The first component is what we call natural language understanding, which typically means taking a short message that a user sends and extracting some meaning from it, which means turning it into structured data. In the case we talked about regarding the SQL database, if somebody asks, for example, ‘What was my ROI on my Facebook campaigns last month?’, the first thing you want to understand is that this is a data question and you want to assign it a label identifying it as a person, and they’re not saying hello, or goodbye, or thank you, but asking a specific question. Then you want to pick out those fields to help you create a query.

… The second piece is, how do you actually know what to do next? How do you build a system that can hold a conversation that is coherent? What you realize very quickly is that it’s not enough to have one input always matched to the same output. For example, if you ask somebody a yes or no question and they say, ‘yes,’ the next thing to do, of course, depends on what the original question was.

… Real conversations aren’t stateless; they have some context and they need to pay attention to the history. So, the way developers do that is build a state machine. Which means, for example, that you have a bot that can do some different things. It can talk about flights; it can talk about hotels. Then you define different states for when the person is still searching, or for when they are comparing different things, or for when they finish a booking. And then you have to define rules for how to behave for every input, for every possible state.

Beyond state machines

The problem is that [the state machine] approach works for building your first version, but it really restricts you to what we call “the happy parts,” which is where the user is compliant and cooperative and does everything you ask them to do. But in typical cases, you ask a person, “Do you like option A, or option B?” Then you probably build the path for the person saying, A, you build a path for the person saying B. But then you give it to real users, and they say, “No, I don’t like either of those.” Or they ask a question like, “Why is A so much more expensive than B?” Or, “Let me get back to you about that.”
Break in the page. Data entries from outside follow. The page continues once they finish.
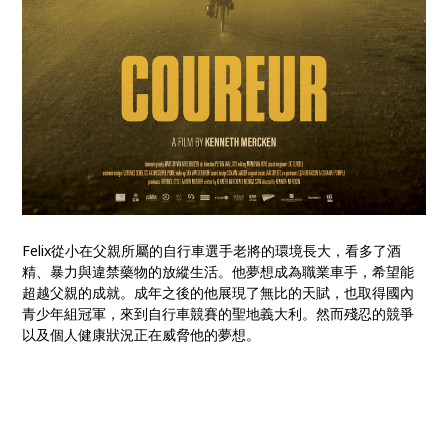
Felix從小在父親所屬的自行車選手老將的環境長大，看多了酒
精、暴力與違禁藥物的放縱生活。他夢想成為職業車手，希望能
超越父親的成就。成年之後的他展現了無比的天賦，也取得國內
青少年組冠軍，來到自行車競賽的聖地義大利。然而殘忍的競爭
以及個人健康狀況正在威脅他的夢想。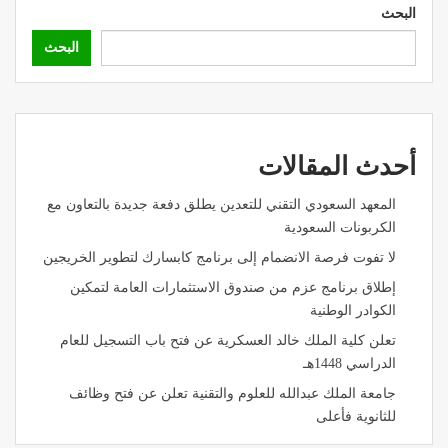
البحث
البحث
أحدث المقالات
المعهد السعودي التقني للتعدين يطلق دفعة جديدة بالتعاون مع
الكربونات السعودية
لا تفوت فرصة الانضمام إلى برنامج كابسارك لتطوير الخريجين
إطلاق برنامج عزم من صندوق الاستثمارات العامة لتمكين
الكوادر الوطنية
تعلن كلية الملك خالد العسكرية عن فتح باب التسجيل للعام
الدراسي 1448هـ
جامعة الملك عبدالله للعلوم والتقنية تعلن عن فتح وظائف
للثانوية فأعلى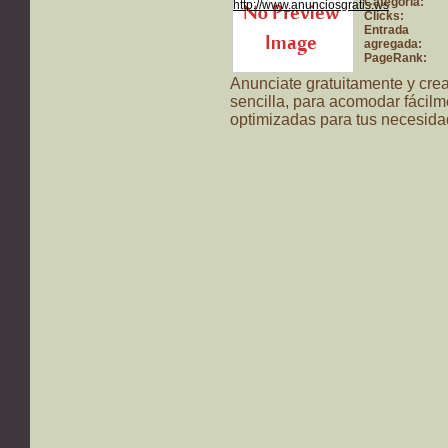
Categoría:
Clicks:
Entrada
agregada:
PageRank:
Anunciate gratuitamente y crea t
sencilla, para acomodar fácilm
optimizadas para tus necesida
… They don’t scale, that’s the problem. If you’re a developer and somebody has a conversation with your bot and you realize that it did the wrong thing, now you have to go look back at your (literally) thousands or tens of thousands of rules to figure out which one crashed and which one did the wrong thing. You figure out where to inject one more rule to handle one more etiquette, and that just doesn’t scale at all.

… With our dialogue library Rasa core, we give the user the ability to talk to the bot and provide feedback. So, in Rasa, the whole flow of dialogue is also controlled with machine learning. And it’s learned from real sample conversations. You talk to the system and if it does something wrong, you provide feedback and it corrects itself. So, you explore the space of possible conversations interactively yourself, and then your users do as well.